Tenterfield mayor Peter Petty said while it was sad to have lost the flowers, the use of non-drinkable backwash was a valuable tool to keep the trees surviving.
"As this is an extremely limited resource, this water use cannot extend to our gardens to bring the colour and vibrancy from petunias and pansies which would be the normal plantings for this time of year," Cr Petty said.
In 2015 Tenterfield's main street underwent an extensive upgrade in line with council's Main Street Master Plan. This included extensive works to the gardens in the town square at Bruxner Park.
However, the imposition of harsh water restrictions and the severity of the ongoing drought have impacted these gardens as council prioritises the rapidly-depleting dam water supply for domestic use.
"Council understands the importance of these gardens to the ambience of the town centre in providing an attractive place for families to spend time and encouraging the passing tourist traffic to stop, unwind and peruse our unique shopping experiences," Cr Petty said.

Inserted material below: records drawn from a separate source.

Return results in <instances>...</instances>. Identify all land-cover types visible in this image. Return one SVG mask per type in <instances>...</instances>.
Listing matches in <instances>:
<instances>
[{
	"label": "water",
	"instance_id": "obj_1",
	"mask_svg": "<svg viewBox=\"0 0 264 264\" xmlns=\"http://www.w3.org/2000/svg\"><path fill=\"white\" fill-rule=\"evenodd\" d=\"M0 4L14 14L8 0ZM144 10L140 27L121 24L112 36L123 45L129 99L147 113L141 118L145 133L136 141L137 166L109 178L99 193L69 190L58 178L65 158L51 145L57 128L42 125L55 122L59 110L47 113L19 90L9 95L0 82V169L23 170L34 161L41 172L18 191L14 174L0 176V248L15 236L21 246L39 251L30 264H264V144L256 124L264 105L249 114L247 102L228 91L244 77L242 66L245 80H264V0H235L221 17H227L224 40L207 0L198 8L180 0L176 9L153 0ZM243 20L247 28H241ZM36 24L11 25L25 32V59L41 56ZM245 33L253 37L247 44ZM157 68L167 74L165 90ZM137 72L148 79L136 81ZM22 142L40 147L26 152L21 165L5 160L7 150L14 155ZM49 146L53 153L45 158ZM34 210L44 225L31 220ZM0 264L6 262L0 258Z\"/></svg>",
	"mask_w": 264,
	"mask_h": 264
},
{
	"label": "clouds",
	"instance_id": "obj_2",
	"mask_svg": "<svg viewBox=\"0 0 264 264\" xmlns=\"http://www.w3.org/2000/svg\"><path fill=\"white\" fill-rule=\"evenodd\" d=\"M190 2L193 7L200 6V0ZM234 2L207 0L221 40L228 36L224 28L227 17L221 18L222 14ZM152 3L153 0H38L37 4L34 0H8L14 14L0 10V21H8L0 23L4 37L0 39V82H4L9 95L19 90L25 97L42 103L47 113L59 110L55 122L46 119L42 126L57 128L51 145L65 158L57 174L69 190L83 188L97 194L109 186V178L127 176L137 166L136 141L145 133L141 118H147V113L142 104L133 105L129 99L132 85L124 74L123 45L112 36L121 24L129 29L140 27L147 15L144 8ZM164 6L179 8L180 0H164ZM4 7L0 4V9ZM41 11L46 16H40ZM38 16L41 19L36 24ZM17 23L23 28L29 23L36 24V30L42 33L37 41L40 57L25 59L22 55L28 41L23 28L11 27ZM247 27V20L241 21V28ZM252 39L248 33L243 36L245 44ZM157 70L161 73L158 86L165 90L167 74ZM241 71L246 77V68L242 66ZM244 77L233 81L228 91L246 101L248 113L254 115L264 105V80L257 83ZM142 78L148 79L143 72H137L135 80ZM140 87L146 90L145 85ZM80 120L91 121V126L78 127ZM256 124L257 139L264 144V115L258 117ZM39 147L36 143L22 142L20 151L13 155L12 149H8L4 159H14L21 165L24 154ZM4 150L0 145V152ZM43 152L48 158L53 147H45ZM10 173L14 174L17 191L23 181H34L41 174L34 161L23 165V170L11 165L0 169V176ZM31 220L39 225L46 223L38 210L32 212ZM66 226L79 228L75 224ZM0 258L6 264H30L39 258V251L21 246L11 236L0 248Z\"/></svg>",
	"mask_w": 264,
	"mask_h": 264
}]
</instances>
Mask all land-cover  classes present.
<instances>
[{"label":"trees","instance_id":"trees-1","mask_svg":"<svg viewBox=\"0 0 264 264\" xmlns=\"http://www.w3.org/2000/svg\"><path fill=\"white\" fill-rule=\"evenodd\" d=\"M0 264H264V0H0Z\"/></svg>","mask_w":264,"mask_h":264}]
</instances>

Cr Petty said in order to overcome the increasing likelihood of continued dry spells into the future, council staff are taking the opportunity to revisit the layout and water efficiency of the Rouse Street gardens.
As such in coming months residents will see activity in these gardens with the installation of new, water-saving uniram drip lines.
Cr Petty said once the long-awaited rain falls and water restrictions are lifted, the garden beds will be prepared and ready for planting with a new selection of colour and greenery, watered by a more economical and sustainable system.